English Church Architecture -
BALDERSBY ST. JAMES, St. James (SE 366 770) (April 2013)
(Bedrock: Triassic Sherwood Sandstone Group, Red Sandstone)
This is a superb example of the work of William Butterfield (1814-1900). Indeed, almost the whole village was originally designed by him, under a rich commission from Viscount Downe, who created in the process an entirely new parish. Downe was an Oxford graduate, much influenced by the Oxford Movement, and in Butterfield he found a sympathetic architect approaching the height of his powers. For Downe, Butterfield designed not only what was in effect a town church on a greenfield site, but a school (opposite, and still in use as such), a vicarage, a lych-gate, and a number of brick cottages. In his North Riding of Yorkshire volume of “The Buildings of England” (pub. Penguin, 1966), Pevsner drew attention to the way in which Butterfieldian houses such as these, influenced Philip Webb in his designs for William Morris’s Red House at Bexleyheath (completed in 1860).
St. James’s church (shown above, from the southeast) was under construction between 1855-7, contemporaneously with Butterfield’s model church of All Saints’, Margaret Street, London (1849-59), and it shares the same feature of a soaring tower and spire (its height emphasized by its slender section), the use of brick (albeit only internally at St. James’s), and the way in which the interior decoration builds to a climax as one travels from west to east. Of course, in this rural location, the degree of ornamentation is not quite that to be found at Margaret Street, but the building provides a superb example of the High Victorian style nonetheless, and wonderfully illustrates Butterfield’s ability to make all aspects of his design, work to a single effect.
St. James’s consists of a southwest tower and spire, a five-bay aisled nave, and a chancel with a lean-to N. organ chamber. Entry is gained through the tower, which joins the aisle to the south (as evident in the photograph of the W. front, above left). The external walls are constructed of rock-faced Bramley Fall stone from Leeds (a millstone grit from the Upper Carboniferous series), with contrasting dressed ashlar bands and red tiled roofs. (See the close-up of the chancel S. wall masonry, above right.) The impression the building creates is due chiefly to the height of the spire (160’ or 49 m.), the contrasting colours of the walls and roofs, and the restrained dignity of the fenestration. Windows adopt a variety of similar geometric forms, including: (i) in the aisles and clerestory, two-light windows with encircled quatrefoils or cinquefoils in the heads respectively; (ii) in the nave W. wall, two two-light windows with trefoils over, and a wheel window containing five trilobes and a cusped cinquefoil in the gable (above left); and (iii) in the chancel E. wall, a three-light window with two encircled cinquefoils and an encircled quatrefoil in the head (below left). The tower has very large bell-openings, and angle buttresses that change to clasping buttresses immediately above the entrance.
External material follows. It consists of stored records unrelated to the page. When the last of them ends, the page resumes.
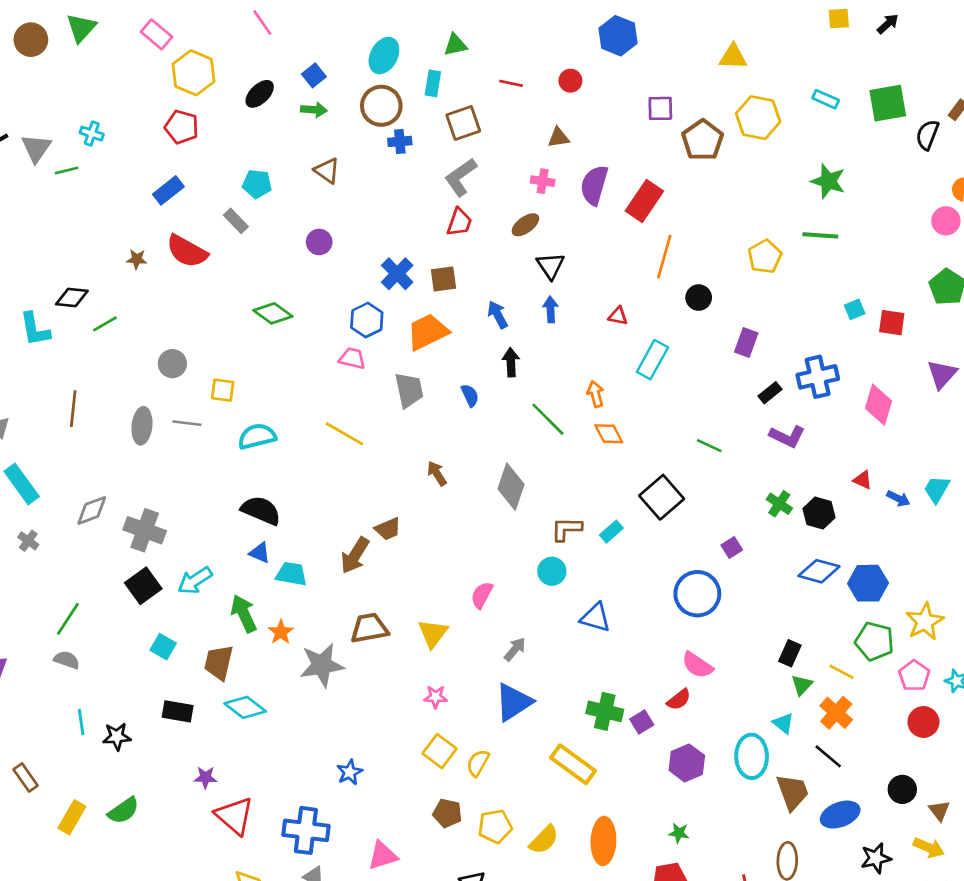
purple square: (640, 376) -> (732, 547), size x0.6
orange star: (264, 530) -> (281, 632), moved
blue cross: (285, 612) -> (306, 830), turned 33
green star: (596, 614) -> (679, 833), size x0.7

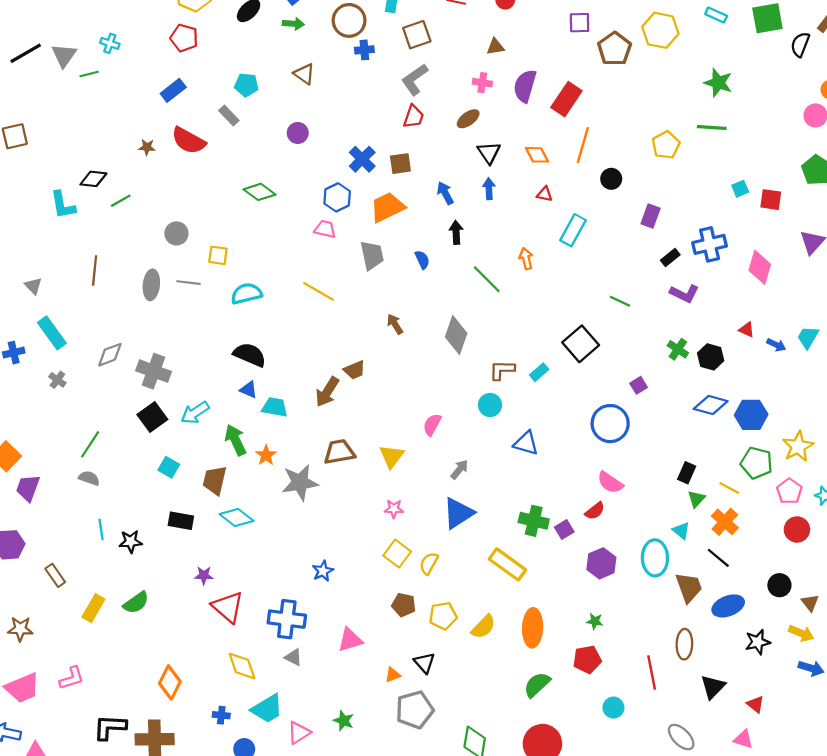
orange diamond: (609, 434) -> (537, 155), moved

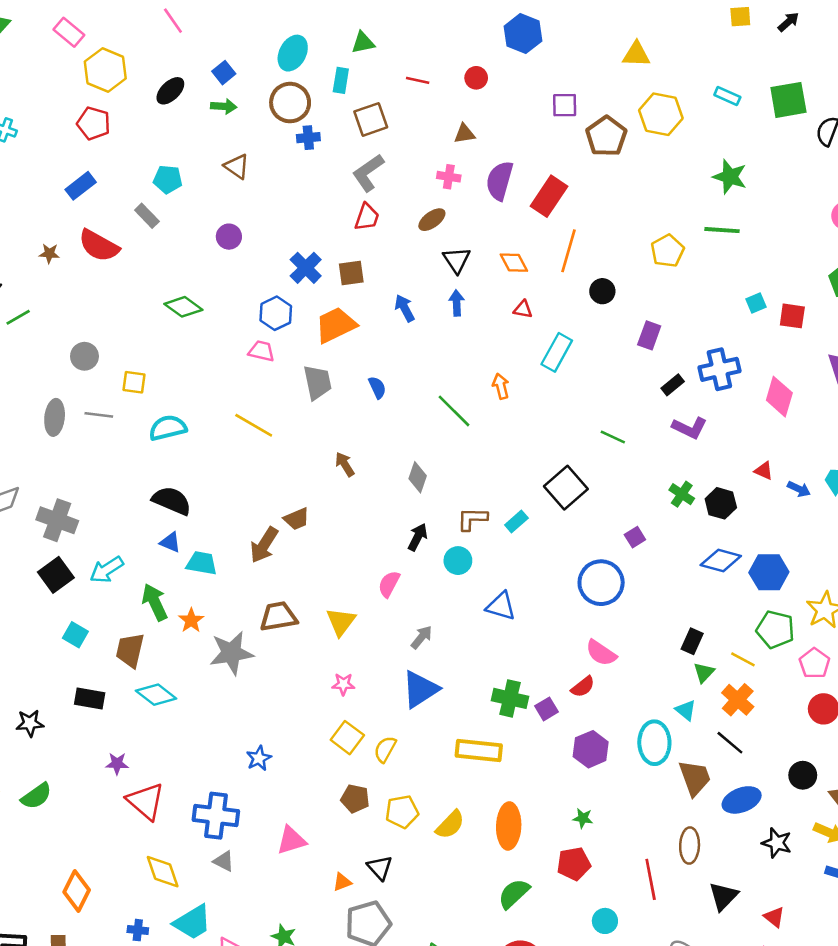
black arrow: (456, 232) -> (418, 537), moved, turned 30
gray diamond: (456, 335) -> (418, 477), size x0.7
yellow rectangle: (507, 564) -> (479, 751), turned -30
black star: (758, 642) -> (777, 843), turned 30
The outer doorway has two orders of shafts beneath a tympanum featuring a carved quatrefoil holding a cross (shown below right), and the inner doorway has a complex profile formed of rolls, sunk quadrants and flat chamfers above a single order of shafts. The passage between the two is covered by a quadripartite stone vault with red brick spandrels.
The interior of the building is splendid. The arcades are composed of double-flat-chamfered arches formed of alternately grey and white stone, springing from quatrefoil piers with fillets, and with the westernmost arches separated from the others by short wall pieces that keep the nave in step with the position of the tower. Above the arcades, the material is brick, with ashlar bands of white stone in the clerestory, the upper two of which have inlaid patterns in black mastic. (See the N. arcade, below left, viewed from the southeast.) The aisle walls are similar, although as the ashlar bands are now necessarily lower, they are correspondingly more prominent. However, their effect is heightened still further in the chancel, for now there are six ashlar bands, bringing them closer together, with mastic patterns in five of them. (The photograph below right, shows the S. wall of the sanctuary.) Below the level of the windows, the walls are faced with mottled red Derbyshire alabaster.
The same build-up of effect from west to east is seen in the floor tiling patterns. The tiles themselves are encaustics, manufactured by Mintons of Stoke-on-Trent. The patterns begin in a restrained manner in the nave, but are augmented in four stages - two as one passes along the chancel (up first one step and then another), a third as the floor ascends into the sanctuary, and a fourth as the floor rises for a final time, around the base of the altar. (Patterns from the chancel floor are illustrated below.)
However, furnishings are of similar quality everywhere. They include the low, stone screen between the nave and the chancel, with pierced quatrefoils above open cinquefoil-cusped arches, and wrought iron gates painted red and blue like the iron, chancel candlestick holders behind. Yet perhaps the real tour de force is the exceptionally ornate font, surmounted by a slender ribbed cover, at the west end of the nave (illustrated left and right). The octagonal bowl is unforgettable, inlaid with pale grey and red marbles and surrounded by slate grey horizontal mouldings at top and bottom, but the base is equally fine, formed of eight marble columns, alternately mottled red and striped blue, with neat white marble capitals. Finally, turning to carpentry, there is the octagonal pulpit, with panels displaying simple blank trefoils in circles, above blank arches with cinquefoil cusping. However, the quaint, gabled, painted clock is more striking. Also by Butterfield, this has a domestic arts-and-crafts appearance and a bright, soft chime.